Samsung Galaxy A55 jest już bardzo blisko. Tak wygląda na żywo
Użytkownik serwisu X, Mukul Sharma, udostępnił informacje, zgodnie z którymi Samsung zamierza wprowadzić nowego Galaxy A55 5G (najpewniej obok tańszego Galaxy A35 5G) na rynek w Indiach już niebawem. Jak wiadomo, koreański gigant technologiczny prezentuje swoje ważniejsze urządzenia raczej w identycznych terminach na całym świecie – przykładowo Galaxy A54 i Galaxy A34 w Polsce zadebiutowały 15 marca 2023, a w Indiach dzień później.
Oznacza to, że globalny i europejski (w tym polski) debiut jest już za rogiem i tak naprawdę może odbyć się w każdym momencie. Nie mamy określonych ram czasowych – nic nie potwierdza, że ma być to luty ani marzec, ale następny miesiąc wydaje się bardzo prawdopodobny. Jednocześnie użytkownik opublikował zdjęcia prezentujące nowego Samsunga Galaxy A55 na żywo.
Fotografie obejmują tył oraz boki urządzenia w wersji czarnej i błękitnej. Oznacza to, że wszelkie wcześniejsze rendery się potwierdziły – otrzymamy telefon, którego plecki przypominają serię Galaxy S24, ponieważ obejmują wyłącznie trzy wystające moduły aparatów bez wyspy. Natomiast co się również potwierdziło, to nowa cecha nazwana "key Island", która jest de facto wybrzuszeniem bocznej ramki po prawej stronie, eksponującym guziki do regulacji głośności i przycisk zasilania. Rozwiązanie jest raczej subtelne i mało widoczne.

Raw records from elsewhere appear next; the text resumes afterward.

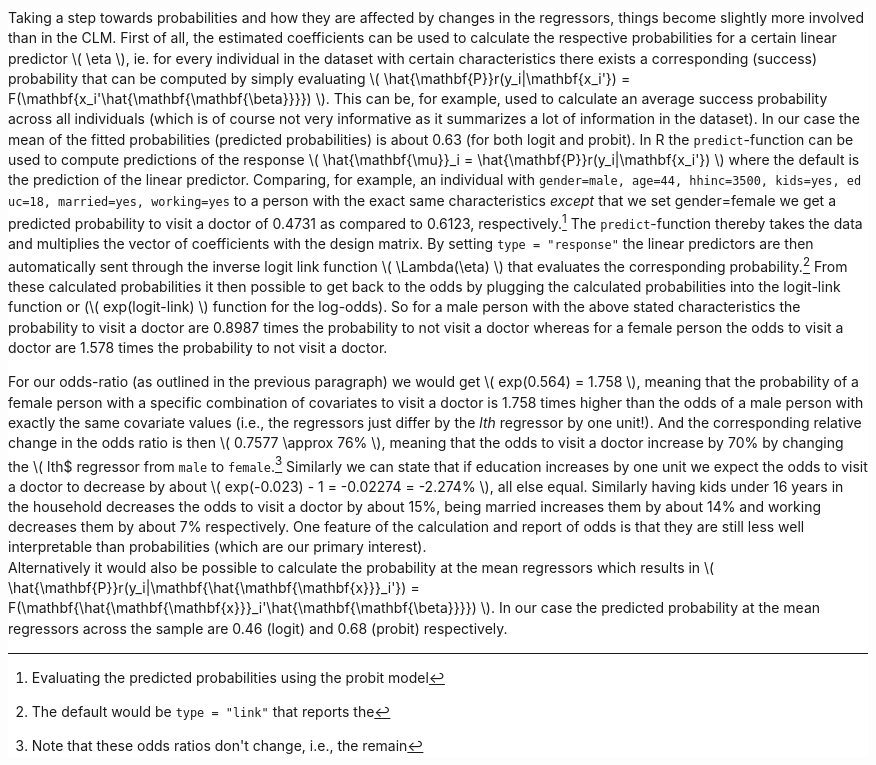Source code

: Taking a step towards probabilities and how they are affected by changes
in the regressors, things become slightly more involved than in the CLM.
First of all, the estimated coefficients can be used to calculate the
respective probabilities for a certain linear predictor \\( \eta \\), ie. for
every individual in the dataset with certain characteristics there
exists a corresponding (success) probability that can be computed by
simply evaluating
\\( \hat{\mathbf{P}}r(y_i|\mathbf{x_i'}) = F(\mathbf{x_i'\hat{\mathbf{\mathbf{\beta}}}}) \\).
This can be, for example, used to calculate an average success
probability across all individuals (which is of course not very
informative as it summarizes a lot of information in the dataset). In
our case the mean of the fitted probabilities (predicted probabilities)
is about 0.63 (for both logit and probit). In R the `predict`-function
can be used to compute predictions of the response
\\( \hat{\mathbf{\mu}}_i = \hat{\mathbf{P}}r(y_i|\mathbf{x_i'}) \\) where the
default is the prediction of the linear predictor. Comparing, for
example, an individual with
`gender=male, age=44, hhinc=3500, kids=yes, educ=18, married=yes, working=yes`
to a person with the exact same characteristics *except* that we set
gender=female we get a predicted probability to visit a doctor of 0.4731
as compared to 0.6123, respectively.[^16] The `predict`-function thereby
takes the data and multiplies the vector of coefficients with the design
matrix. By setting `type = "response"` the linear predictors are then
automatically sent through the inverse logit link function
\\( \Lambda(\eta) \\) that evaluates the corresponding probability.[^17] From
these calculated probabilities it then possible to get back to the odds
by plugging the calculated probabilities into the logit-link function or
(\\( exp(logit-link) \\) function for the log-odds). So for a male person with
the above stated characteristics the probability to visit a doctor are
0.8987 times the probability to not visit a doctor whereas for a female
person the odds to visit a doctor are 1.578 times the probability to not
visit a doctor.

For our odds-ratio (as outlined in the previous paragraph) we would get
\\( exp(0.564) = 1.758 \\), meaning that the probability of a female person
with a specific combination of covariates to visit a doctor is 1.758
times higher than the odds of a male person with exactly the same
covariate values (i.e., the regressors just differ by the $lth$
regressor by one unit!). And the corresponding relative change in the
odds ratio is then \\( 0.7577 \approx 76\% \\), meaning that the odds to visit
a doctor increase by 70% by changing the \\( lth$ regressor from `male` to
`female`.[^18] Similarly we can state that if education increases by one
unit we expect the odds to visit a doctor to decrease by about
\\( exp(-0.023) - 1 = -0.02274 = -2.274\% \\), all else equal. Similarly
having kids under 16 years in the household decreases the odds to visit
a doctor by about 15%, being married increases them by about 14% and
working decreases them by about 7% respectively. One feature of the
calculation and report of odds is that they are still less well
interpretable than probabilities (which are our primary interest).\
Alternatively it would also be possible to calculate the probability at
the mean regressors which results in
\\( \hat{\mathbf{P}}r(y_i|\mathbf{\hat{\mathbf{\mathbf{x}}}_i'}) = F(\mathbf{\hat{\mathbf{\mathbf{x}}}_i'\hat{\mathbf{\mathbf{\beta}}}}) \\).
In our case the predicted probability at the mean regressors across the
sample are 0.46 (logit) and 0.68 (probit) respectively.


[^1]: This can be derived from
[^2]: Note that normality of the errors is not necessary for the tests
[^3]: Generalized linear models were formulated by @nelder:72 as a way
[^4]: If the dispersion parameter \\( \phi \\) is fixed then this type of
[^5]: Due to \\(g(\mu_i)=\eta_i=\mathbf{x_i'\beta} \\) we have
[^6]: Here we denote the conditional expectation \\( \mu \\) as our success probability \\( p \\) which is  \\( \in[0, 1] \\).
[^7]: It is important to note that \\( b(.) \\) is a function of \\( \theta \\) in
[^8]: In the case of the normal distribution mean and variance are
[^9]: Details will follow below.
[^10]: In the setting of GLMs the dispersion parameter \\( \phi \\) can be
[^11]: Whereby \\( F(.) \\) can then be either the CDF of the normal or the logistic distribution.
[^12]: Switching from \"likelihood\" to \"densities\" emphasizes the
[^13]: Here write down the setup without regressors; the general considerations are the same for cases where we specifically consider regressors, i.e. for \\( f(\theta; y_1, ..., y_n\vert\mathbf{x}) \\).
[^14]: A detailed list with the variables and their description can be
[^15]: The logit model can therefore be interpreted as a
[^16]: Evaluating the predicted probabilities using the probit model
[^17]: The default would be `type = "link"` that reports the
[^18]: Note that these odds ratios don't change, i.e., the remain
[^19]: Note that the calculations were made only using the logit-model.
[^20]: The pseudo-\\( R^2 \\) uses the same information as the likelihood
[^21]: It is also possible to check for which cutoff-value the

Co jednak ważne, Samsung w Galaxy A55 zaoferuje bardziej spłaszczone ramki wykonane z metalu – w zeszłorocznym Galaxy A54 były one raczej zaoblone oraz plastikowe. Widać mocną inspirację iPhone’ami, ale coraz więcej producentów stawia na ścięte korpusy w swoich telefonach z Androidem. Jeśli coś jest dobre, to warto się inspirować. Zobaczymy, jak Samsung rozwiąże aspekt wygody trzymania telefonu w dłoni, chociaż dzisiaj, gdy większość ludzi wrzuca swoje telefony w case’y, nie jest to takie istotne.

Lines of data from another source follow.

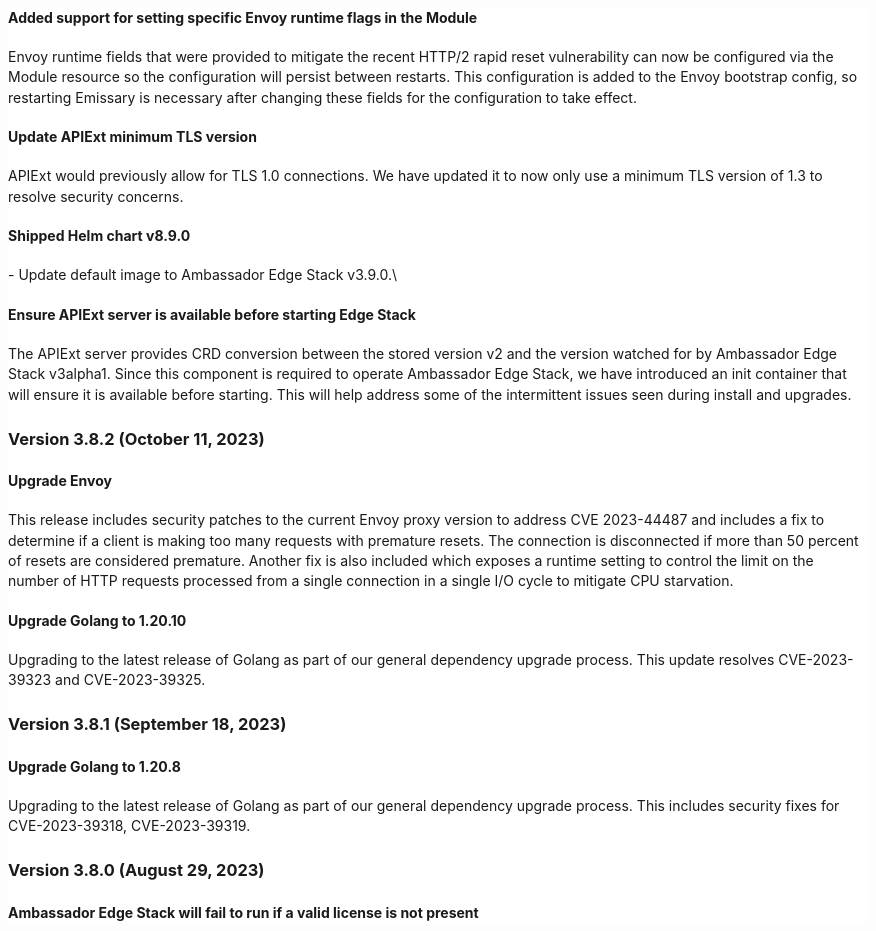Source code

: #### Added support for setting specific Envoy runtime flags in the Module

Envoy runtime fields that were provided to mitigate the recent HTTP/2 rapid reset vulnerability can now be configured via the Module resource so the configuration will persist between restarts. This configuration is added to the Envoy bootstrap config, so restarting Emissary is necessary after changing these fields for the configuration to take effect.

#### Update APIExt minimum TLS version

APIExt would previously allow for TLS 1.0 connections. We have updated it to now only use a minimum TLS version of 1.3 to resolve security concerns.

#### Shipped Helm chart v8.9.0

\- Update default image to Ambassador Edge Stack v3.9.0.\\

#### Ensure APIExt server is available before starting Edge Stack

The APIExt server provides CRD conversion between the stored version v2 and the version watched for by Ambassador Edge Stack v3alpha1. Since this component is required to operate Ambassador Edge Stack, we have introduced an init container that will ensure it is available before starting. This will help address some of the intermittent issues seen during install and upgrades.

### Version 3.8.2 (October 11, 2023) <a href="#id-3.8.2" id="id-3.8.2"></a>

#### Upgrade Envoy

This release includes security patches to the current Envoy proxy version to address CVE 2023-44487 and includes a fix to determine if a client is making too many requests with premature resets. The connection is disconnected if more than 50 percent of resets are considered premature. Another fix is also included which exposes a runtime setting to control the limit on the number of HTTP requests processed from a single connection in a single I/O cycle to mitigate CPU starvation.

#### Upgrade Golang to 1.20.10

Upgrading to the latest release of Golang as part of our general dependency upgrade process. This update resolves CVE-2023-39323 and CVE-2023-39325.

### Version 3.8.1 (September 18, 2023) <a href="#id-3.8.1" id="id-3.8.1"></a>

#### Upgrade Golang to 1.20.8

Upgrading to the latest release of Golang as part of our general dependency upgrade process. This includes security fixes for CVE-2023-39318, CVE-2023-39319.

### Version 3.8.0 (August 29, 2023) <a href="#id-3.8.0" id="id-3.8.0"></a>

#### Ambassador Edge Stack will fail to run if a valid license is not present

Użytkownik Twittera postanowił też podzielić się szczątkową specyfikacją modelu - na tyle sprzętu znajdzie się potrójny zestaw aparatów: główny 50 Mpix, szeroki 8 Mpix oraz makro 5 Mpix, na przodzie natomiast będziemy mieli 32-megapikselowy moduł do zdjęć selfie.
Co jeszcze wiemy o Galaxy A55?
Samsung Galaxy A55 ma bazować na nowym procesorze Samsung Exynos 1480 wyposażonym w układ graficzny AMD, zupełnie tak jak Exynos 2400 z nowych Galaxy S24. Do tego procesor powinien mieć nawet 12 GB pamięci operacyjnej do dyspozycji, a z przodu zyskamy 6,5-calowy ekran Super AMOLED FullHD+ przy 120-hercowym odświeżaniu. Całość będzie zasilana dużym akumulatorem 5000 mAh ze wsparciem ładowania przewodowego o mocy 25 W.
Nowe urządzenie ma bazować na systemie Android 14 z autorską nakładką One UI 6 (lub 6.1) od wyciągnięcia z pudełka. Tak jak w przypadku poprzednich modeli powinniśmy oczekiwać tu czterech aktualizacji systemu oraz pięciu lat uaktualnień bezpieczeństwa. Telefon na start powinien kosztować poniżej 2,5 tys. zł – Galaxy A54 startował z kwoty 2399 zł. Premiera to najpewniej kwestia najbliższych dni.